What is being asked:
How many lines in the records below contain the word "faucet"? State only that number.

Saved entries:
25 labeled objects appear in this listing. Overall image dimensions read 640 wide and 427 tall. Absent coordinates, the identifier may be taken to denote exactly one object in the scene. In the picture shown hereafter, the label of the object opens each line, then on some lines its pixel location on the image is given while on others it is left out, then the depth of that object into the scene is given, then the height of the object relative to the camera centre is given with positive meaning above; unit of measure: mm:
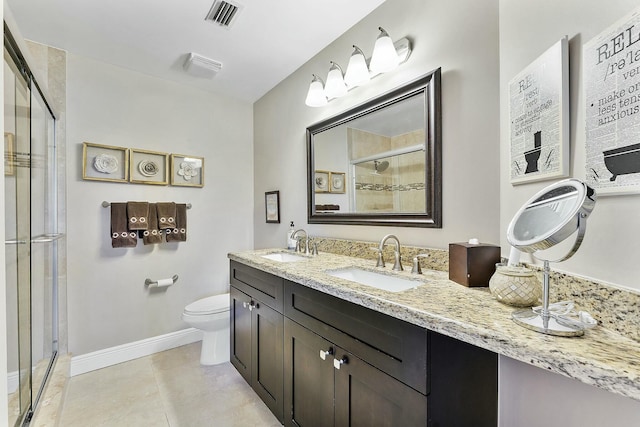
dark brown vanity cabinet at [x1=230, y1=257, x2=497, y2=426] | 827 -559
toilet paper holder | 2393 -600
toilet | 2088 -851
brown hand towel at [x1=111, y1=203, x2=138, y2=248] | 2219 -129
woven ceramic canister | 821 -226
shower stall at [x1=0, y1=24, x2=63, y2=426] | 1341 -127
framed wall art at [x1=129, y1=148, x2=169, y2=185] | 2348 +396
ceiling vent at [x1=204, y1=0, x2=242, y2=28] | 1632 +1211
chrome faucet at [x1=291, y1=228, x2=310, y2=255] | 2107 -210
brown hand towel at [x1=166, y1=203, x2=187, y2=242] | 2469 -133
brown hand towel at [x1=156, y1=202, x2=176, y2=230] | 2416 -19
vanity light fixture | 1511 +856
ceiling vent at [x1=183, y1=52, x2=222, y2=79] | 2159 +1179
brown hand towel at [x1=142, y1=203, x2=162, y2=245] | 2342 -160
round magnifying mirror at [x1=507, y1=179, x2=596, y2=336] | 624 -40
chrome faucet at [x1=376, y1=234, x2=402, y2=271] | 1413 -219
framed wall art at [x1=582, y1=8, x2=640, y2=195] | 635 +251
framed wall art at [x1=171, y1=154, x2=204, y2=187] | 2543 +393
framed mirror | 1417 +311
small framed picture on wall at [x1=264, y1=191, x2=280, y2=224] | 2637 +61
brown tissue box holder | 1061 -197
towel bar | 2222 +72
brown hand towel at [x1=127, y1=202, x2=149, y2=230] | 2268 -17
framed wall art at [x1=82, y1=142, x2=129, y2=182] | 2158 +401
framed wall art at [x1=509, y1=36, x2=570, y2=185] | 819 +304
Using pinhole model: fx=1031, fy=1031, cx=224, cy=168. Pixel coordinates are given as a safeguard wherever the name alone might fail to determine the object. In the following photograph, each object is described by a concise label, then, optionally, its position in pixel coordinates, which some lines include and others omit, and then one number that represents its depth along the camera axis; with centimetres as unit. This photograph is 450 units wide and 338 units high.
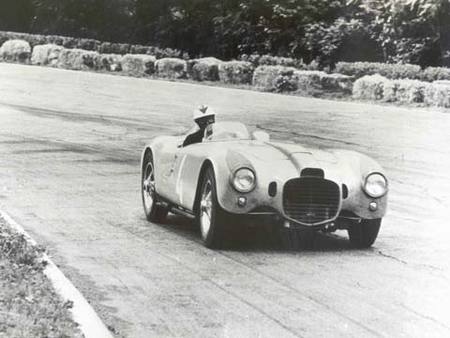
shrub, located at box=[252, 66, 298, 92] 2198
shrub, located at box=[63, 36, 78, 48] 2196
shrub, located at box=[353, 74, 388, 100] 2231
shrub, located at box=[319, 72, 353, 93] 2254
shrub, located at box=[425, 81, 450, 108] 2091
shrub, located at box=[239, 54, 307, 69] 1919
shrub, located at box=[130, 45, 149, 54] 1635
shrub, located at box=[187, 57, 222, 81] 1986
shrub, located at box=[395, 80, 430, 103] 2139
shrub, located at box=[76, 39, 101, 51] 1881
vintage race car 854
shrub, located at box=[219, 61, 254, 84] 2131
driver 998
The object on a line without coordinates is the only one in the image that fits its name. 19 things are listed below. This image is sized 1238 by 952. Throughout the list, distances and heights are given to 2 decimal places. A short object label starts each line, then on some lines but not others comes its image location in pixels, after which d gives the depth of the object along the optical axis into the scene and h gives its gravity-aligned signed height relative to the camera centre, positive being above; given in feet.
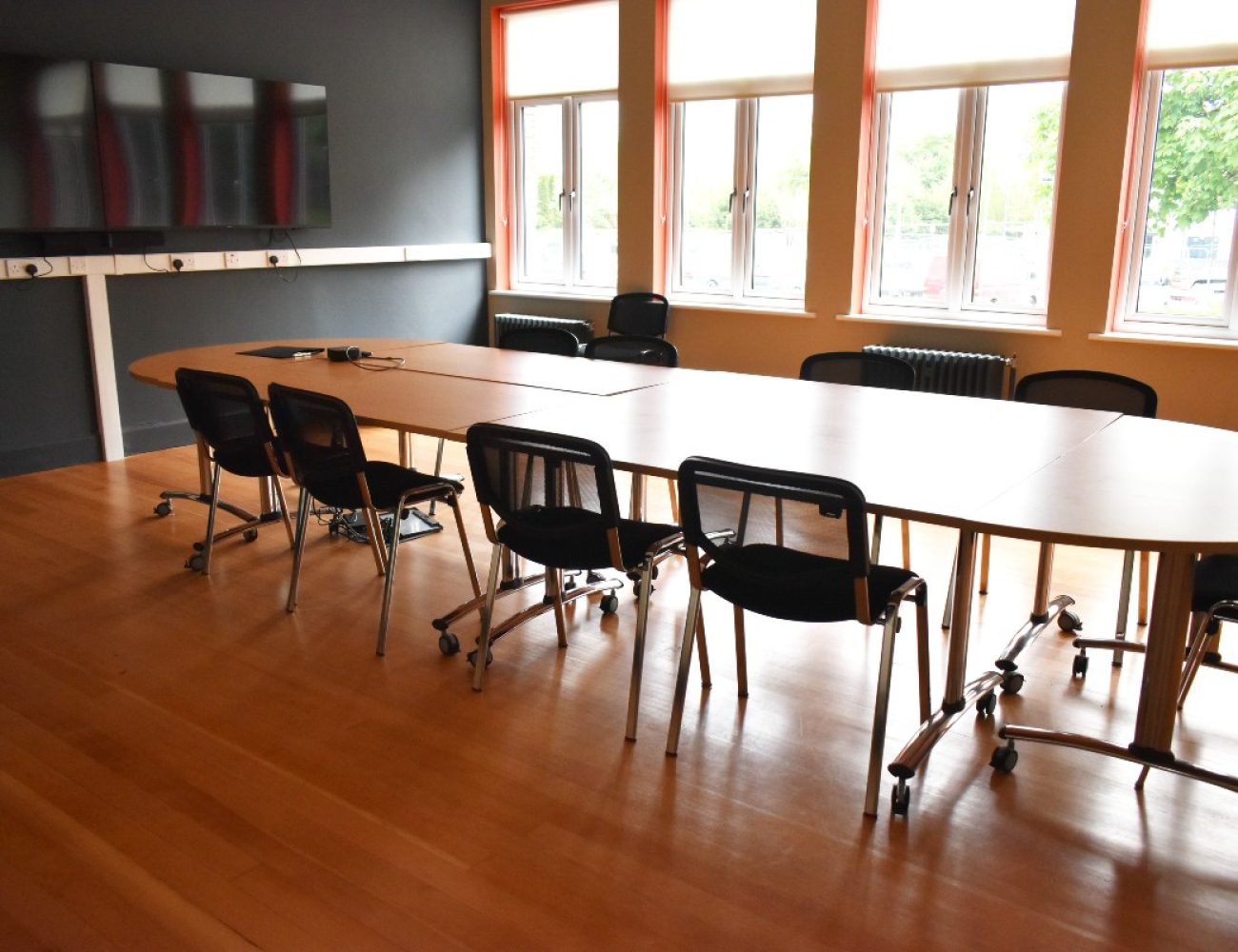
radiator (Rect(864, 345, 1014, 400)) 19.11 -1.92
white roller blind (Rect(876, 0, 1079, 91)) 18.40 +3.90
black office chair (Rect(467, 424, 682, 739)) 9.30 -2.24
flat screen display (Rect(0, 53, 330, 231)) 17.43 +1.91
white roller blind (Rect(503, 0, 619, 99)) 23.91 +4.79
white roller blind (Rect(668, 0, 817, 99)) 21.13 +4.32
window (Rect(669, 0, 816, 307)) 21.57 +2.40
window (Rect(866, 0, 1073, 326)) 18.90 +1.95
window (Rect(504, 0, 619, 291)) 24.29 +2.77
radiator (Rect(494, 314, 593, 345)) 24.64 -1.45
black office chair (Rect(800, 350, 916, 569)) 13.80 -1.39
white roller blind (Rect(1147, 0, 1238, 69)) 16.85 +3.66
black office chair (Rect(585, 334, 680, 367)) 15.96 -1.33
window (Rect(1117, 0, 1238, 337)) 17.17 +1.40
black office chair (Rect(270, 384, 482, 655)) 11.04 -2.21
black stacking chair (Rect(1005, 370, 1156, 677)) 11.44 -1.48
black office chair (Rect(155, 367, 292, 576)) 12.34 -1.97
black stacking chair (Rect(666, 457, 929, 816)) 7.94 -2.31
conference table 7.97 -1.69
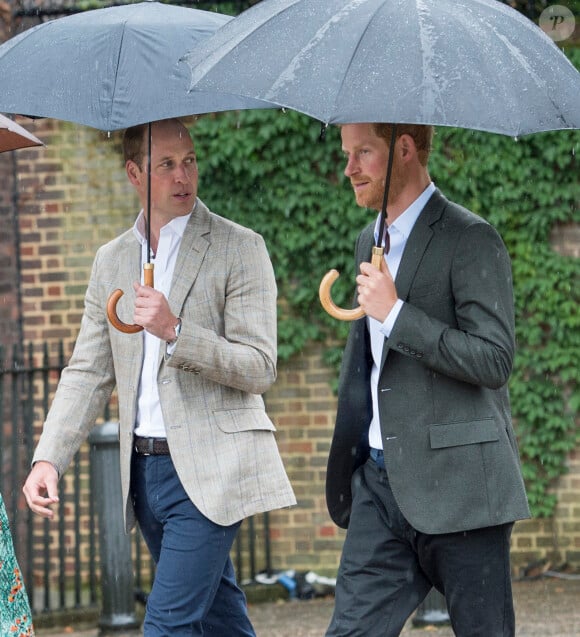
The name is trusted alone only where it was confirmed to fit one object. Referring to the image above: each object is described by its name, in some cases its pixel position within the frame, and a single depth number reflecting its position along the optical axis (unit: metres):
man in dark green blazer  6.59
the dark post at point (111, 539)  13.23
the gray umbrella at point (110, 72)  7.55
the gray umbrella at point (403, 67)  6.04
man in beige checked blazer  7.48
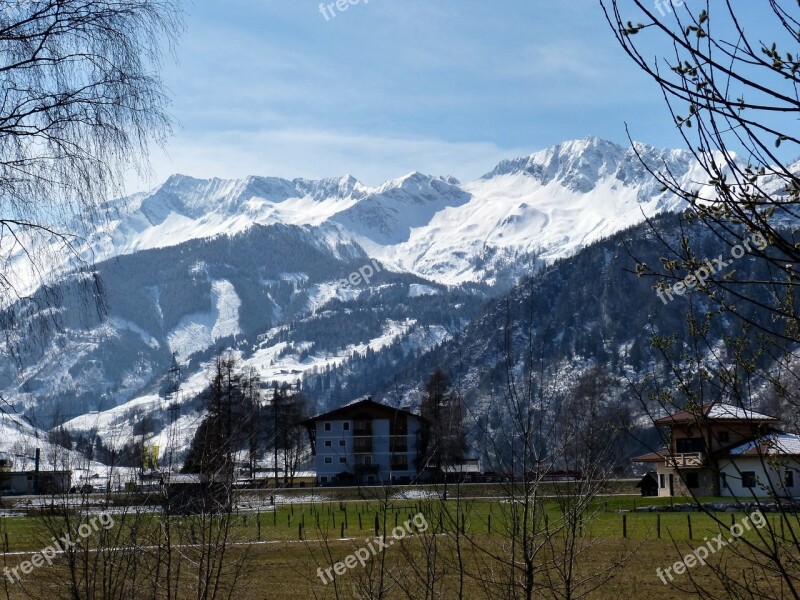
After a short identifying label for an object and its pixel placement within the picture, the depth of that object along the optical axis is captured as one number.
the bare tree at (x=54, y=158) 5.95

--

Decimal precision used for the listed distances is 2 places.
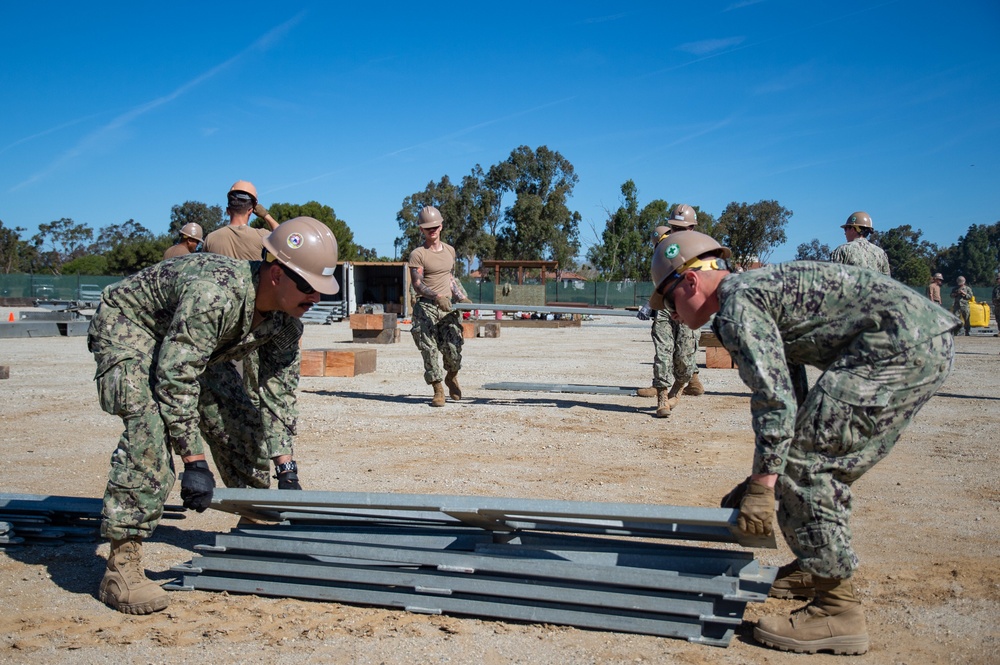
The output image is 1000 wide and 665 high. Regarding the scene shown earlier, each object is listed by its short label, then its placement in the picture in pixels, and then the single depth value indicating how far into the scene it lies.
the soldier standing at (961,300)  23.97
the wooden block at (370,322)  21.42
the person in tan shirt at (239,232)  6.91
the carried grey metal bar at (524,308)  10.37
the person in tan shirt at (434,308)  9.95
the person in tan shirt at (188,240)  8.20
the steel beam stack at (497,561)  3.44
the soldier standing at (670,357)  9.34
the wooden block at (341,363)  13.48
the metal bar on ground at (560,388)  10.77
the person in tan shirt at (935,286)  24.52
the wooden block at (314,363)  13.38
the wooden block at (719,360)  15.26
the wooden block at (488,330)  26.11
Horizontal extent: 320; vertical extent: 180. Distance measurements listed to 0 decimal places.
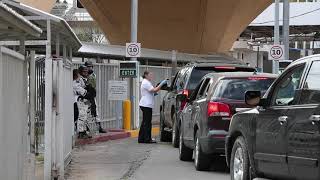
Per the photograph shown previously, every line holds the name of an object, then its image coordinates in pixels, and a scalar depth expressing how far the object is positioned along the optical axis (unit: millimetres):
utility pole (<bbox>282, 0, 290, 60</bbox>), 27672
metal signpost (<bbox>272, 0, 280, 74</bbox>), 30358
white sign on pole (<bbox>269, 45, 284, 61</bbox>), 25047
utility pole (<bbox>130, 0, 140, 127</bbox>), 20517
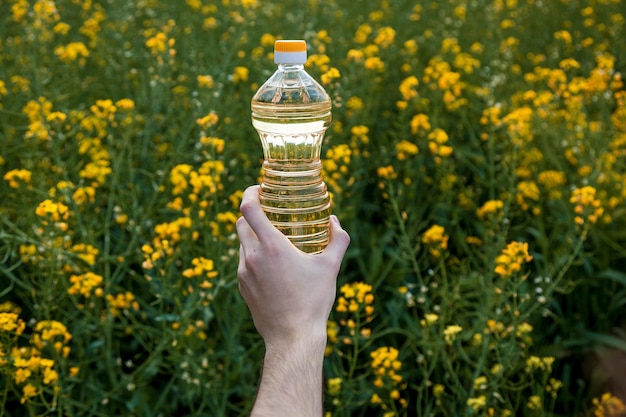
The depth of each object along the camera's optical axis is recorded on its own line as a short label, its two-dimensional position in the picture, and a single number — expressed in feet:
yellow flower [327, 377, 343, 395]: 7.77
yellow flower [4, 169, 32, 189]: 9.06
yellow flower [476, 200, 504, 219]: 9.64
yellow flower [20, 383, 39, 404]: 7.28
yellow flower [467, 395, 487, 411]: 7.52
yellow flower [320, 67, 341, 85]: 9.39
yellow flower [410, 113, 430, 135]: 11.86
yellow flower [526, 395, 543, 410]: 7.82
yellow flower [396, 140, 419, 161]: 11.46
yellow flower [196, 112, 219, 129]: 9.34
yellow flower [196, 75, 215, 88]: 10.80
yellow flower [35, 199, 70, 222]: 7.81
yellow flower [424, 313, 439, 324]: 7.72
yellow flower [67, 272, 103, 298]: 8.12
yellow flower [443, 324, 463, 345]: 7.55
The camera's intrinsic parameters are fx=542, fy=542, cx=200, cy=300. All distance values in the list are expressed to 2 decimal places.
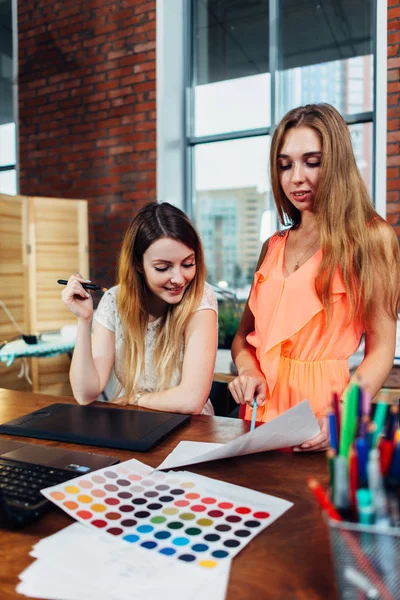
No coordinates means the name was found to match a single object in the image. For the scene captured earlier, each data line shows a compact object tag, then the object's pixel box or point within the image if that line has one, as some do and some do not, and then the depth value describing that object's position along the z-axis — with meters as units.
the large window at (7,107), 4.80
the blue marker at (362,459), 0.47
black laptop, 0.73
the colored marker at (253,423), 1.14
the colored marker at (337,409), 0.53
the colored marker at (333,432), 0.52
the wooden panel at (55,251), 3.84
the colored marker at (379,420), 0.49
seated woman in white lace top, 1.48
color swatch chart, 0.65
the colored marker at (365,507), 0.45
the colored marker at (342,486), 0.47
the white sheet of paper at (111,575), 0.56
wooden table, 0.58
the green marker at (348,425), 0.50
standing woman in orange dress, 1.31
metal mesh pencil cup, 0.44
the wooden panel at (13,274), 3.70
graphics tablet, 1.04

Exercise result:
2